Job: The output is the line containing "book: none [181,447,332,516]" plus every later line down to the end of the listing below, copied exactly. No pictures belong in it.
------------------------------------------------
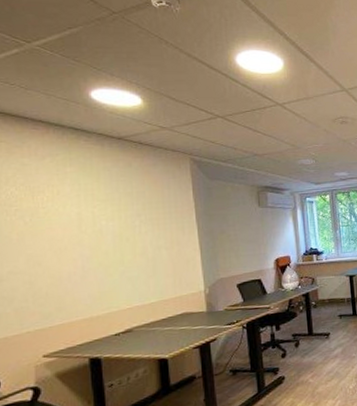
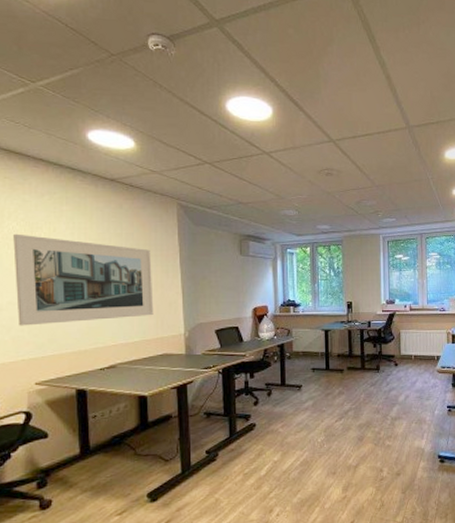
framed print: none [12,199,171,296] -> present [13,233,154,326]

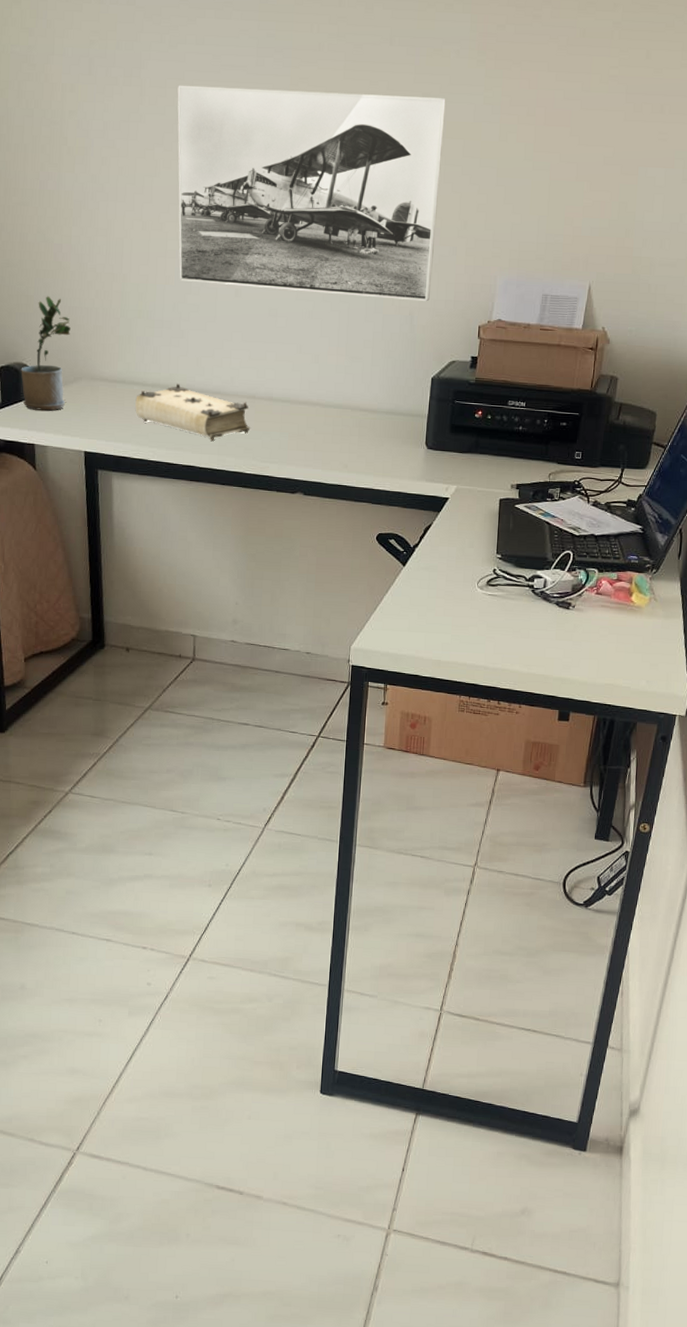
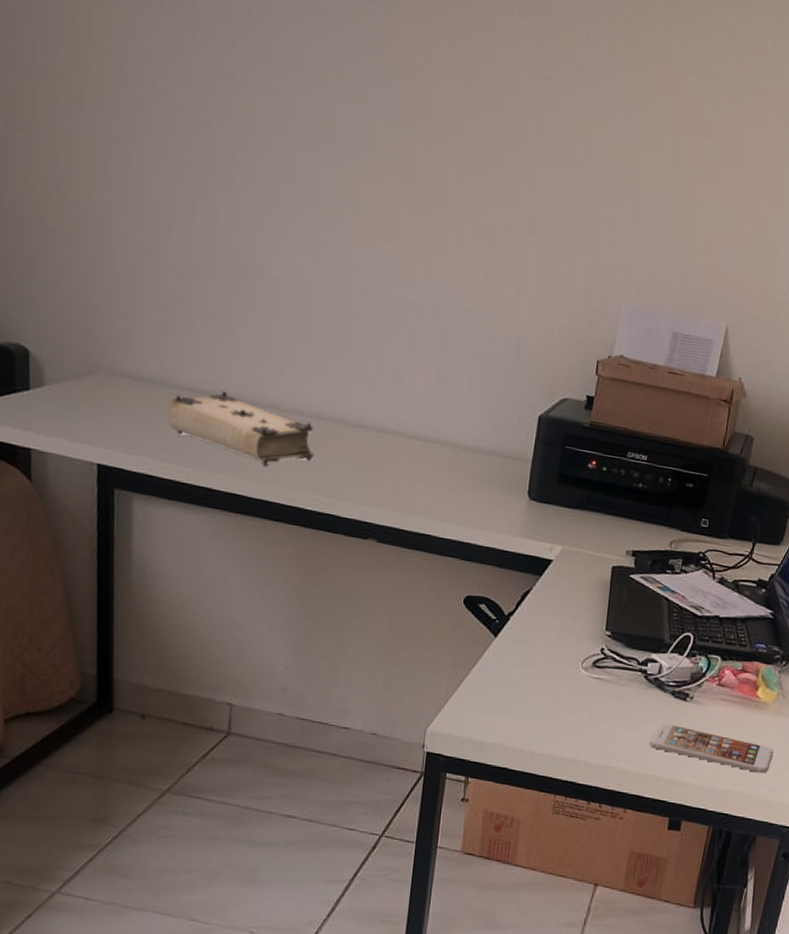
potted plant: present [21,296,71,411] -> none [16,263,86,408]
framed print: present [177,85,446,302] -> none [232,23,571,325]
smartphone: none [538,629,649,668] -> present [649,722,774,774]

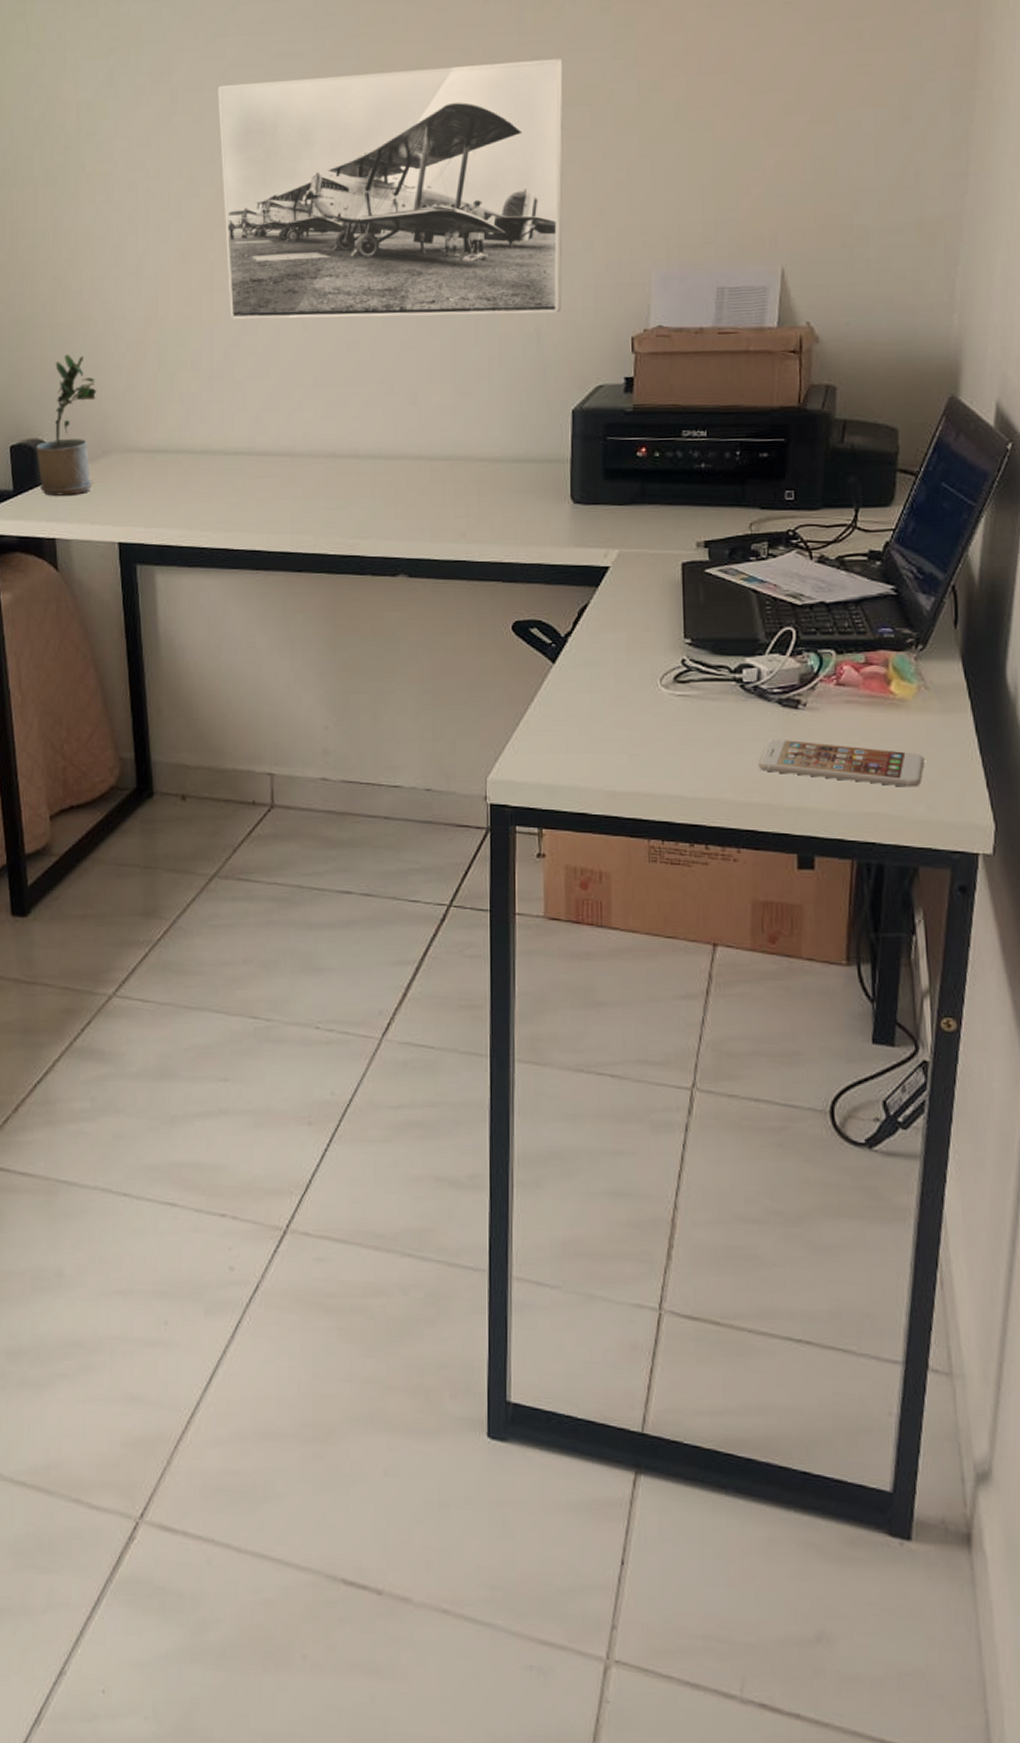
potted plant: none [16,263,86,408] -> present [36,354,96,496]
book: present [167,391,314,466] -> none [181,447,332,516]
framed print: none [232,23,571,325] -> present [218,59,563,319]

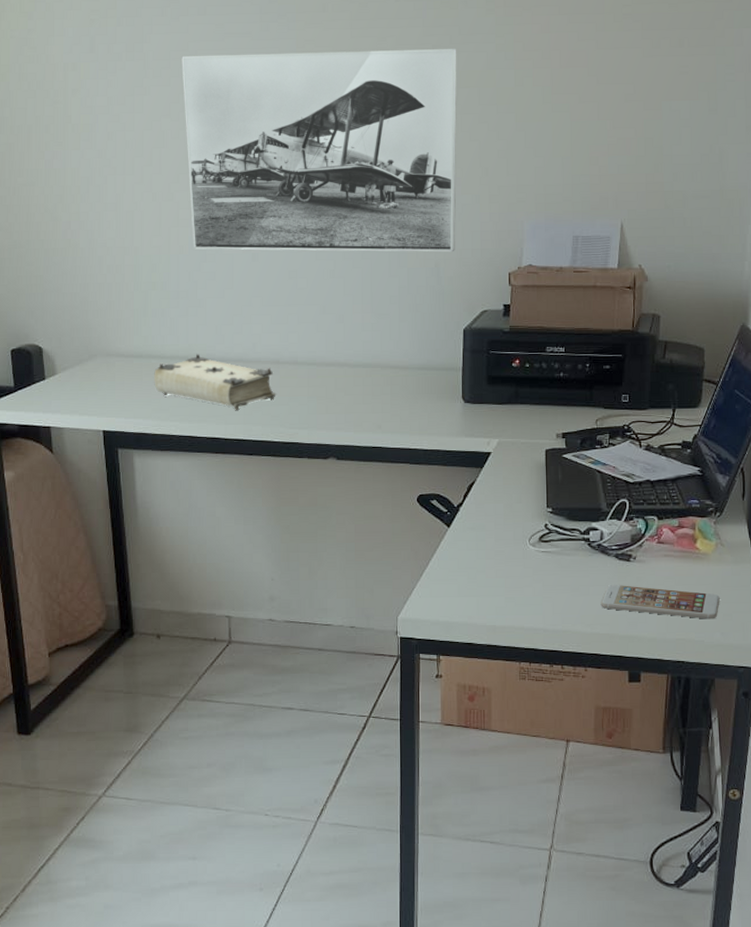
potted plant: present [36,354,96,496] -> none [33,275,83,391]
book: none [181,447,332,516] -> present [154,354,276,410]

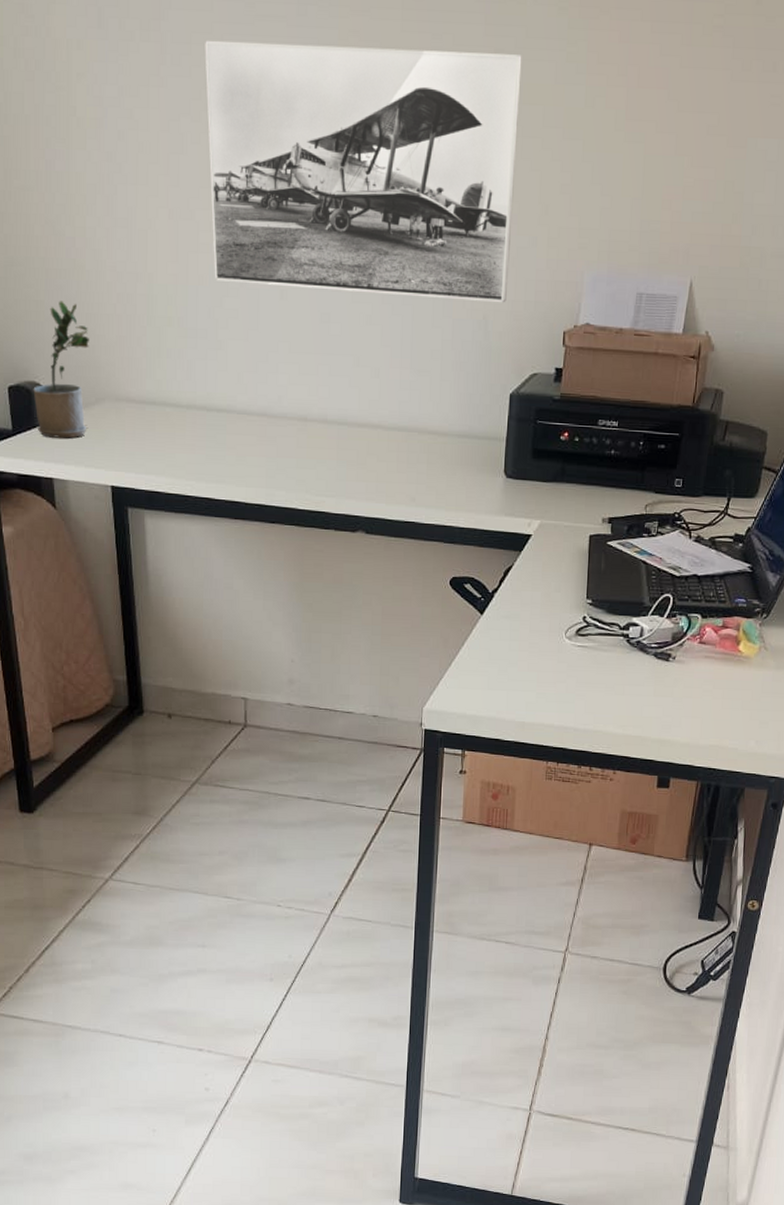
potted plant: none [33,275,83,391] -> present [33,301,89,438]
book: present [154,354,276,410] -> none [168,404,303,471]
smartphone: present [600,584,720,619] -> none [635,684,758,727]

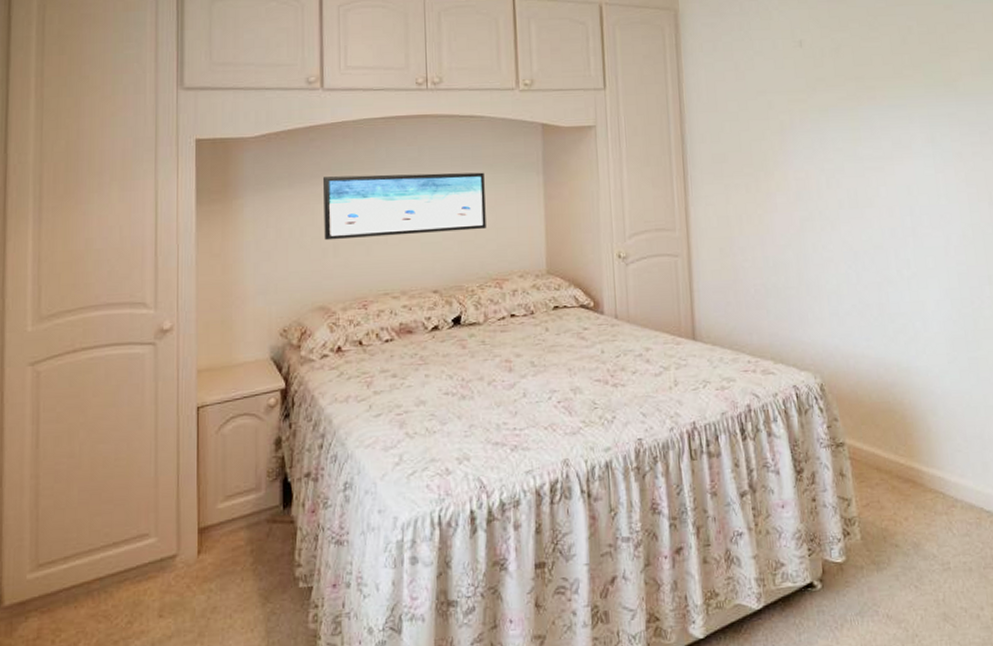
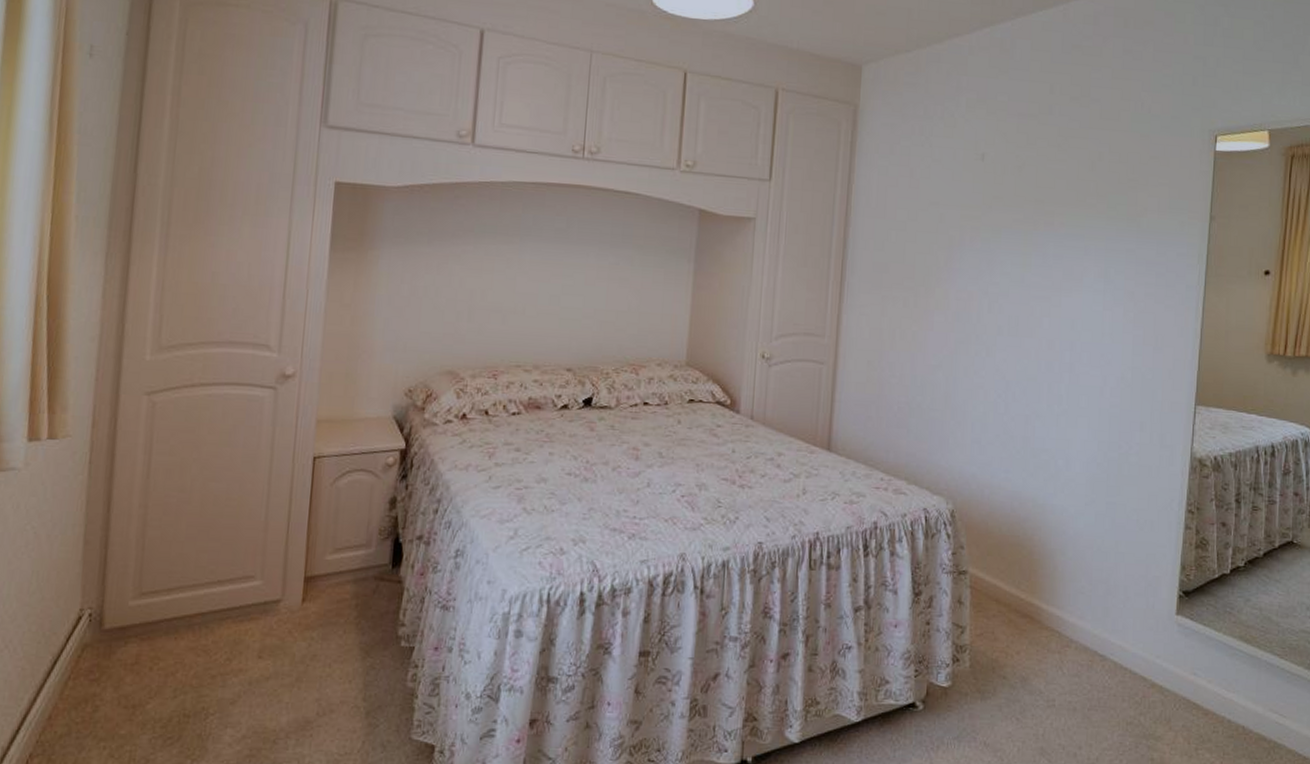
wall art: present [322,172,486,241] -> none [460,238,633,312]

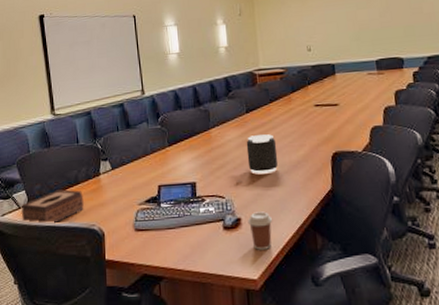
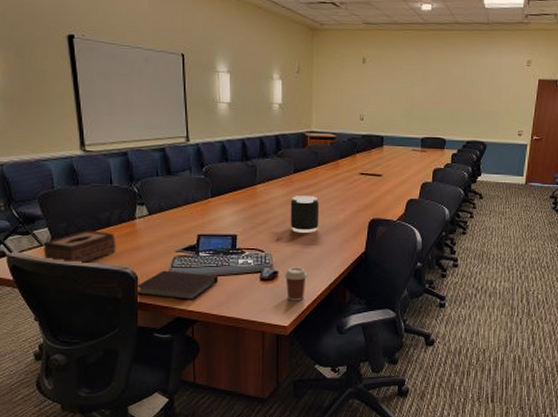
notebook: none [102,224,182,255] -> present [135,270,219,300]

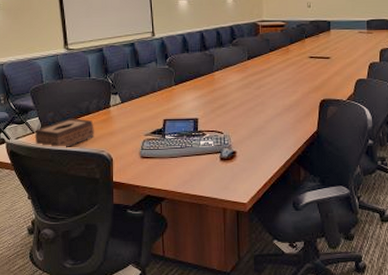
notebook: present [135,270,219,300] -> none [111,152,183,179]
coffee cup: present [284,267,308,301] -> none [242,147,264,179]
speaker: present [290,196,320,233] -> none [245,80,273,115]

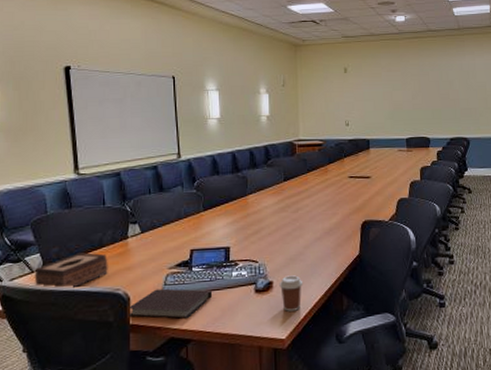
notebook: none [111,152,183,179] -> present [127,288,213,319]
coffee cup: none [242,147,264,179] -> present [279,275,304,311]

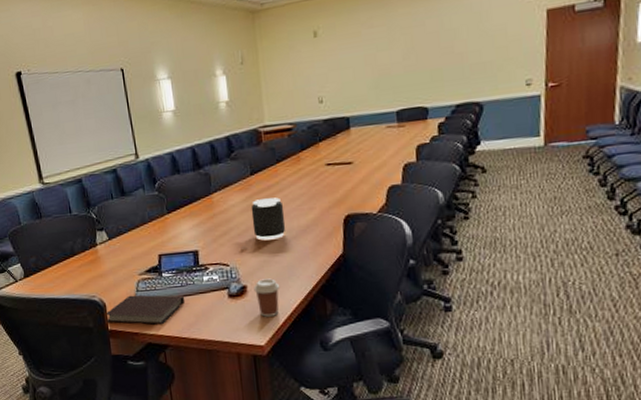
tissue box: present [34,252,108,288] -> none [18,261,83,296]
speaker: none [282,202,312,240] -> present [251,197,286,241]

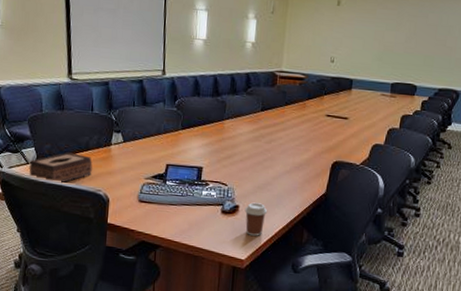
tissue box: none [18,261,83,296] -> present [29,152,93,183]
notebook: present [104,295,186,325] -> none [106,195,183,226]
speaker: present [251,197,286,241] -> none [254,133,284,171]

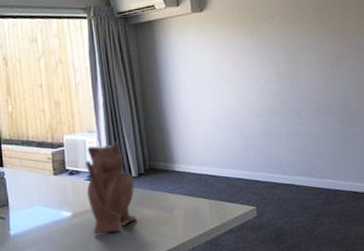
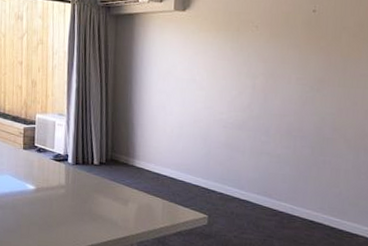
teapot: present [85,142,136,235] -> none [50,128,95,213]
------------------------------------------------
Answer space:
book: none [181,447,332,516] -> present [154,354,276,410]

potted plant: none [33,275,83,391] -> present [33,301,89,438]
book: present [154,354,276,410] -> none [168,404,303,471]
smartphone: present [600,584,720,619] -> none [635,684,758,727]

wall art: present [322,172,486,241] -> none [460,238,633,312]

notebook: none [102,224,182,255] -> present [135,270,219,300]

notebook: present [135,270,219,300] -> none [111,152,183,179]
coffee cup: present [284,267,308,301] -> none [242,147,264,179]
speaker: present [290,196,320,233] -> none [245,80,273,115]

notebook: none [111,152,183,179] -> present [127,288,213,319]
coffee cup: none [242,147,264,179] -> present [279,275,304,311]

tissue box: present [34,252,108,288] -> none [18,261,83,296]
speaker: none [282,202,312,240] -> present [251,197,286,241]

tissue box: none [18,261,83,296] -> present [29,152,93,183]
notebook: present [104,295,186,325] -> none [106,195,183,226]
speaker: present [251,197,286,241] -> none [254,133,284,171]

teapot: present [85,142,136,235] -> none [50,128,95,213]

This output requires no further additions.